I asked him what happened next. He said that about two students understood what was going on and did a good job of meeting his challenge. The rest had no idea of how to respond.
This reminds me of a story I heard from another professor who proposed that a broad reading list should be established for a course which gave a range of views. The professor teaching the course replied that such an idea was old-fashioned and boring. "What I do in my course is explain in the first class that the world's problems are caused by the United States and I spend the rest of the course proving it."
The point is that a short history of American education (and that in some other places in the West) over the last few decades might go like this:
Stage 1: What we are now told were the “bad old days” in which students were indoctrinated to be patriotic and think America was a good society with few if any faults; the cowboy were always the good guys, and the focus was on only some groupings.

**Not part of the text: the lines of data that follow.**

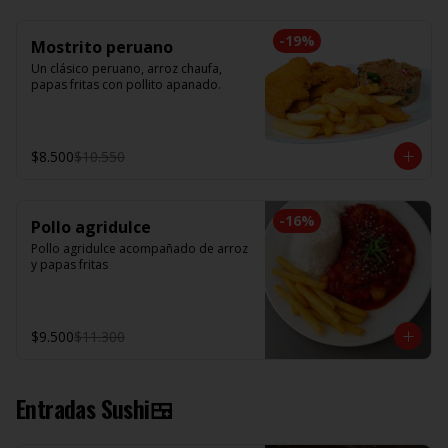
-
19
%
Mostrito peruano
Un clásico peruano, arroz chaufa, 
papas fritas con pollito apanado.
$8.500
$10.550
-
16
%
Pollo agridulce
Pollo agridulce acompañado de arroz 
y papas fritas
$9.500
$11.300
Entradas Sushi🍱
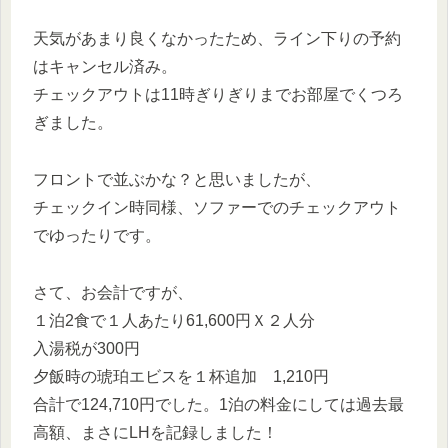
天気があまり良くなかったため、ライン下りの予約
はキャンセル済み。
チェックアウトは11時ぎりぎりまでお部屋でくつろ
ぎました。
フロントで並ぶかな？と思いましたが、
チェックイン時同様、ソファーでのチェックアウト
でゆったりです。
さて、お会計ですが、
１泊2食で１人あたり61,600円Ｘ２人分
入湯税が300円
夕飯時の琥珀エビスを１杯追加 1,210円
合計で124,710円でした。1泊の料金にしては過去最
高額、まさにLHを記録しました！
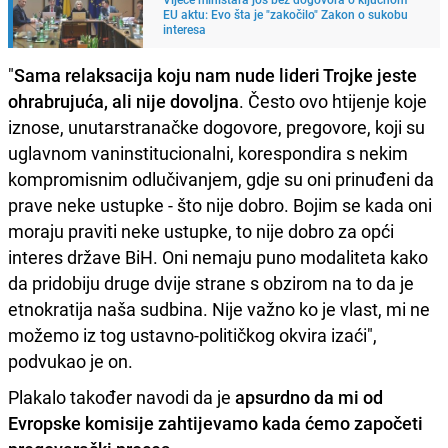
EU aktu: Evo šta je "zakočilo" Zakon o sukobu
interesa
"
Sama relaksacija koju nam nude lideri Trojke jeste
ohrabrujuća, ali nije dovoljna
. Često ovo htijenje koje
iznose, unutarstranačke dogovore, pregovore, koji su
uglavnom vaninstitucionalni, korespondira s nekim
kompromisnim odlučivanjem, gdje su oni prinuđeni da
prave neke ustupke - što nije dobro. Bojim se kada oni
moraju praviti neke ustupke, to nije dobro za opći
interes države BiH. Oni nemaju puno modaliteta kako
da pridobiju druge dvije strane s obzirom na to da je
etnokratija naša sudbina. Nije važno ko je vlast, mi ne
možemo iz tog ustavno-političkog okvira izaći",
podvukao je on.
Plakalo također navodi da je
apsurdno da mi od
Evropske komisije zahtijevamo kada ćemo započeti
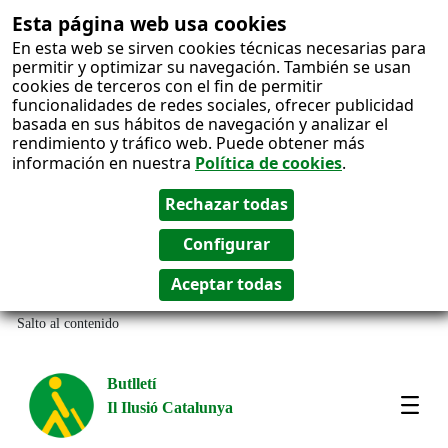
Esta página web usa cookies
En esta web se sirven cookies técnicas necesarias para
permitir y optimizar su navegación. También se usan
cookies de terceros con el fin de permitir
funcionalidades de redes sociales, ofrecer publicidad
basada en sus hábitos de navegación y analizar el
rendimiento y tráfico web. Puede obtener más
información en nuestra
Política de cookies
.
Salto al contenido
Butlletí
Il Ilusió Catalunya
Most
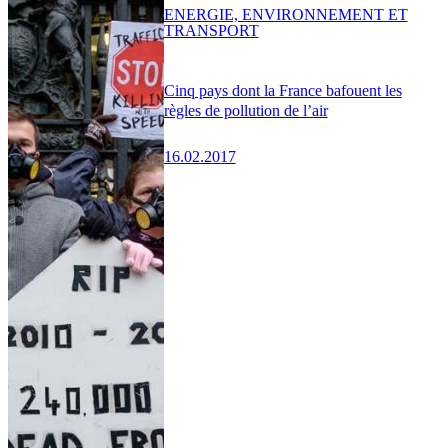
ENERGIE, ENVIRONNEMENT ET
TRANSPORT
Cinq pays dont la France bafouent les
règles de pollution de l’air
16.02.2017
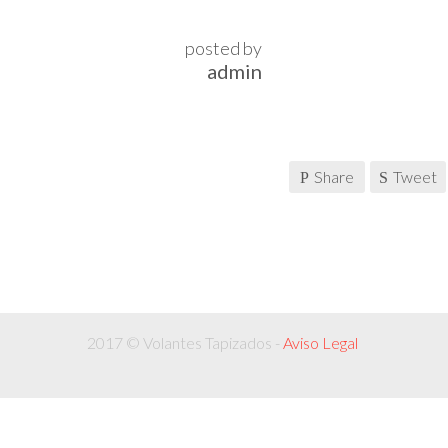
posted by
admin
Share
Tweet
2017 © Volantes Tapizados -
Aviso Legal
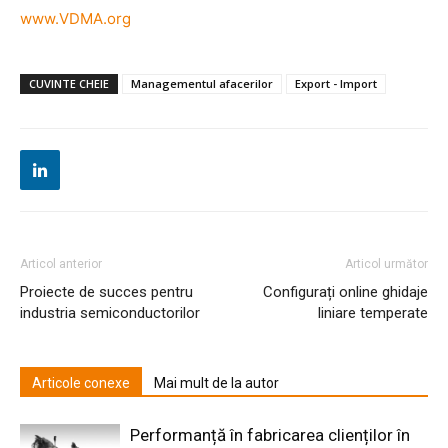
www.VDMA.org
CUVINTE CHEIE
Managementul afacerilor
Export - Import
Articol anterior
Articol următor
Proiecte de succes pentru
Configurați online ghidaje
industria semiconductorilor
liniare temperate
Articole conexe
Mai mult de la autor
Performanță în fabricarea clienților în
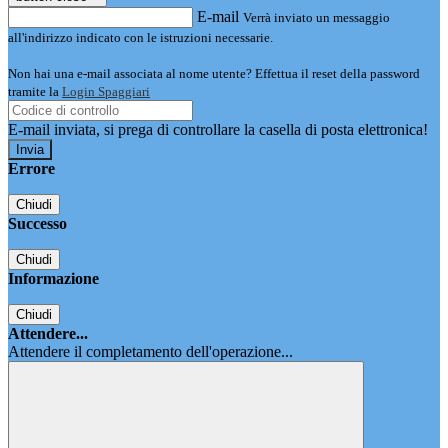
E-mail
Verrà inviato un messaggio
all'indirizzo indicato con le istruzioni necessarie.
Non hai una e-mail associata al nome utente? Effettua il reset della password
tramite la
Login Spaggiari
E-mail inviata, si prega di controllare la casella di posta elettronica!
Errore
Chiudi
Successo
Chiudi
Informazione
Chiudi
Attendere...
Attendere il completamento dell'operazione...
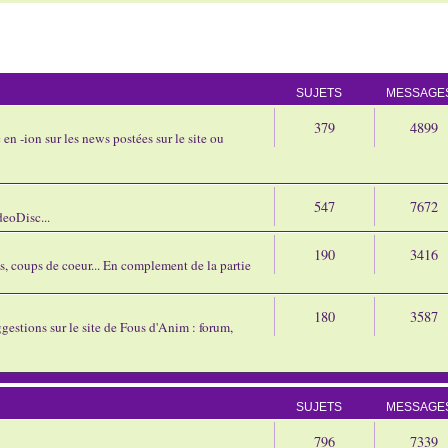
SUJETS
MESSAGE
379
4899
en -ion sur les news postées sur le site ou
547
7672
eoDisc...
190
3416
ns, coups de coeur... En complement de la partie
180
3587
gestions sur le site de Fous d'Anim : forum,
SUJETS
MESSAGE
796
7339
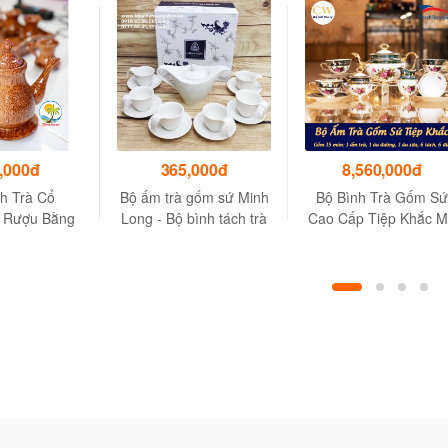
,000đ
365,000đ
8,560,000đ
h Trà Cổ
Bộ ấm trà gốm sứ Minh
Bộ Bình Trà Gốm Sứ
 Rượu Bằng
Long - Bộ bình tách trà
Cao Cấp Tiệp Khắc 
 1 Bình + 1
sứ Minh Long - Màu
CS ZL CE
 + 7 Dĩa Lót)
trắng trong
lễ tết / trang
andmade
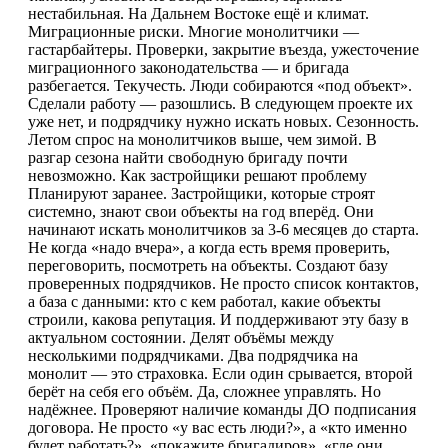
нестабильная. На Дальнем Востоке ещё и климат.
Миграционные риски. Многие монолитчики —
гастарбайтеры. Проверки, закрытие въезда, ужесточение
миграционного законодательства — и бригада
разбегается. Текучесть. Люди собираются «под объект».
Сделали работу — разошлись. В следующем проекте их
уже нет, и подрядчику нужно искать новых. Сезонность.
Летом спрос на монолитчиков выше, чем зимой. В
разгар сезона найти свободную бригаду почти
невозможно. Как застройщики решают проблему
Планируют заранее. Застройщики, которые строят
системно, знают свои объекты на год вперёд. Они
начинают искать монолитчиков за 3-6 месяцев до старта.
Не когда «надо вчера», а когда есть время проверить,
переговорить, посмотреть на объекты. Создают базу
проверенных подрядчиков. Не просто список контактов,
а база с данными: кто с кем работал, какие объекты
строили, какова репутация. И поддерживают эту базу в
актуальном состоянии. Делят объёмы между
несколькими подрядчиками. Два подрядчика на
монолит — это страховка. Если один срывается, второй
берёт на себя его объём. Да, сложнее управлять. Но
надёжнее. Проверяют наличие команды ДО подписания
договора. Не просто «у вас есть люди?», а «кто именно
будет работать?», «покажите бригадиров», «где они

Stage 2: The transition, during which students were given a balanced story, with both America’s virtues and its shortcomings presented. (At best, that included an explanation about how the system was free enough to allow for advocacy of change and good enough to make reforms without massive conflict or collapse.)
Of particular importance, during this period students were encouraged to think for themselves, be critical but rational, to question what they were being taught.
Stage 3: The current era. Things have come full circle and even more so. Students in many cases are indoctrinated to be anti-patriotic and think America was a bad society with few if any virtues. They are encourged not to question authority and might be ridiculed or punished for doing so.
But the shortcoming now isn’t just the indoctrinating content of many courses, in humanities and social science at least, it is the failure to teach good methodology. How bizarre that we’ve come full circle to an era where students are not encouraged to think for themselves, given one “correct” view point to the exclusion of others, and thus cannot develop coherent, logic-based arguments.